Stories: Who We Have Lost
Mike's Military Service, Memories for Veteran's Day
Who did you lose to Covid 19? Mike Martin
Mike Martin, my late husband, came of age (18) during the Selective Service draft for the Viet Nam war. Mike told me he’d drawn a low number, so he’d made the decision to enlist– preferring to be proactive rather than anxiously waiting to learn when or if his number would be called up.
Mike was always a go-getter, working since he was 16 and leaving home and supporting himself at a relatively young age. He’d attended high school near Holloman Air Force Base (and was a champion pole vaulter in H.S. of all things!) Given his familiarity with that military branch living in La Luz, NM just down the road from Alamogordo, home of Holloman, he chose to enlist in the Air Force.
Mike didn’t care for risk, ambiguity, uncertainty. He preferred having control over the direction of his life so he appreciated that, by enlisting, he would have some input into the type of training he’d receive and what areas he could specialize in. He chose several medical specialties. He learned everything from phlebotomy and autopsy to pathology and medical laboratory work. He also utilized those skills at the University of Arizona Hospital and when he lived in San Antonio. Mike’s last civilian job in the medical field was at Marion Merrell Dow in Kansas City. He held that position until shortly before we met each other in college. He’d gone back to school to future-proof his employability by earning a degree in computer programming because he saw that more and more of the work he did in clean rooms and other laboratory settings was becoming computerized.
While in the Air Force, he told me that he was grateful he wasn’t sent overseas as so many men of that era were, including his very best lifelong friend, Bear, who also grew up in La Luz, NM. Bear was sent to Germany. Mike was stationed stateside with duty assignments at Davis-Monthan AFB (Arizona), McChord AFB (Washington), and training at Keesler AFB in Biloxi, MS. After his regular AF enlistment, he joined the Texas Air National Guard (Kelly AFB) and the Arizona National Guard (Tucson). Mike served a total of 10 years, 9 months.
I hope that posting these memories will honor Mike today, on Veterans Day, by sharing a little bit about his years of service to our country.
P.S. Remember Mike’s friend, Bear? Bear tells the story that when he was discharged and came home from Germany back to La Luz, NM, Mike’s house (where his parents used to live) was the very first place he went. He was so sad to learn that his best buddy wasn’t there, not realizing that Mike was still serving in the Air Force. Years and years later, Mike and I went to La Luz. Mike pointed to a small property and said, “that’s where Bear used to live”. Mike talked about Bear quite often, so I knew who he meant. Between that trip and the following year, out of the blue, they found each other on Facebook. We drove back to La Luz that next year, and lo and behold, that same house Mike had pointed out to me before was exactly where Bear was still living!
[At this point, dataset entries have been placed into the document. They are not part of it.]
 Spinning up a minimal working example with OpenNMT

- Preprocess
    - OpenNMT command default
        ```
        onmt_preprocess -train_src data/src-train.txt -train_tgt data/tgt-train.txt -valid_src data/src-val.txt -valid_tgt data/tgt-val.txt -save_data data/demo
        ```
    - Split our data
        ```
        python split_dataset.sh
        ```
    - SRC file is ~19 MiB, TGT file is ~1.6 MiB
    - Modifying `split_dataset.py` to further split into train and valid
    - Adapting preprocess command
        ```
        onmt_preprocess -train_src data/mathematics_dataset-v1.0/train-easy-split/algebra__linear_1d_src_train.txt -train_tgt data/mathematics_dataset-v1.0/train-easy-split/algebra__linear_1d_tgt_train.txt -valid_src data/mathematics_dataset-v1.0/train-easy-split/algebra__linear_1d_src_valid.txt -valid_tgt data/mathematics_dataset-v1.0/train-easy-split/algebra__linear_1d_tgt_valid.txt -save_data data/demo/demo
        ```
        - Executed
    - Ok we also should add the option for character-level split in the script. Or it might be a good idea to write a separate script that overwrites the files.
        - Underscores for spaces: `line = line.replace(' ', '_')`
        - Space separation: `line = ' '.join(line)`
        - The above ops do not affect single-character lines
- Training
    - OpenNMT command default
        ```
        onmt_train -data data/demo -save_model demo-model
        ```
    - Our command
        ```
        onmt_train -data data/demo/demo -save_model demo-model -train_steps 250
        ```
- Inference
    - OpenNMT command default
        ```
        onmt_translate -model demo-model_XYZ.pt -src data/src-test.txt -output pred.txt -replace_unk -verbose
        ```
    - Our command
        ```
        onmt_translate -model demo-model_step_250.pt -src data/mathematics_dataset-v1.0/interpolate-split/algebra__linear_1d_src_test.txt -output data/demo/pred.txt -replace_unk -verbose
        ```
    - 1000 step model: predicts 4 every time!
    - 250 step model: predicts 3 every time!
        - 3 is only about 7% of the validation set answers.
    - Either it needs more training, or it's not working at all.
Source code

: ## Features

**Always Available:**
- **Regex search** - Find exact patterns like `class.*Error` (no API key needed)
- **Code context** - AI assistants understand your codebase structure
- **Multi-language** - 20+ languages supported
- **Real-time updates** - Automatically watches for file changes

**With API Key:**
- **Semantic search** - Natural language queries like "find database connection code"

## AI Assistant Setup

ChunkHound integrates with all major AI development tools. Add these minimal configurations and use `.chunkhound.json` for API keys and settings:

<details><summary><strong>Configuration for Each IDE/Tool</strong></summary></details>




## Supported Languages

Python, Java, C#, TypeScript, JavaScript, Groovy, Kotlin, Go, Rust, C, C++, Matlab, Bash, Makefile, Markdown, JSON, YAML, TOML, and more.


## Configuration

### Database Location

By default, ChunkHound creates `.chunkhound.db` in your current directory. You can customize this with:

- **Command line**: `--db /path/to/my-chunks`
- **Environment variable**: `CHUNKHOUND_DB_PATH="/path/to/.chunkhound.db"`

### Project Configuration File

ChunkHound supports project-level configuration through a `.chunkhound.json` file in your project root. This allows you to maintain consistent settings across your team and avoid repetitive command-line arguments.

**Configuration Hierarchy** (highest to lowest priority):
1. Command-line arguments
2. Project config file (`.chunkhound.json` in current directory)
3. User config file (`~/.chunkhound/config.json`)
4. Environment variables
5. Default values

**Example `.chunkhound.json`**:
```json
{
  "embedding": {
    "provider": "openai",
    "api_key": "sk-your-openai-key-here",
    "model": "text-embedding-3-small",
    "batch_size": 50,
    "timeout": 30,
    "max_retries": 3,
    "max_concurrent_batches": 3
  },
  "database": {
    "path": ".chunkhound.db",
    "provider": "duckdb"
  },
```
Spring of 2020, Bear and his significant other, Sharon, were in their camper visiting Bear’s sister in Arizona when they heard the news announcing the lockdowns. Immediately, Sharon said, “we have to go to Mike and Kim’s”. They pulled that camper from Arizona to Missouri, finding no place to even grab a bit to eat en route because of the lockdowns, arriving in March 2020.
Bear lived here, on our property, until October 2020. It was such a blessing! Mike and Bear relished that time with each other, playing guitars and singing together in the evenings, sharing memories, and telling stories. And Bear felt useful, too, lending a hand on the big construction project Mike was doing to build a duplex for our adult kids.
Bear is a little older than Mike and looked a bit frailer as he aged, so my thought at the time was how wonderful that Mike could spend so much time with Bear before Bear would die someday back in New Mexico. Little did we know, less than a year after Bear’s camper was pulled back to La Luz, Mike was the one who died. Because of COVID, that awful Delta variant that took Mike’s life. Both men served our nation, and both were brothers, the best of friends. I am grateful that the two of them were reunited after many years of thinking of each other but not knowing where they were, and I am especially grateful that they were able to share those 8 months, together, during the first year of the pandemic.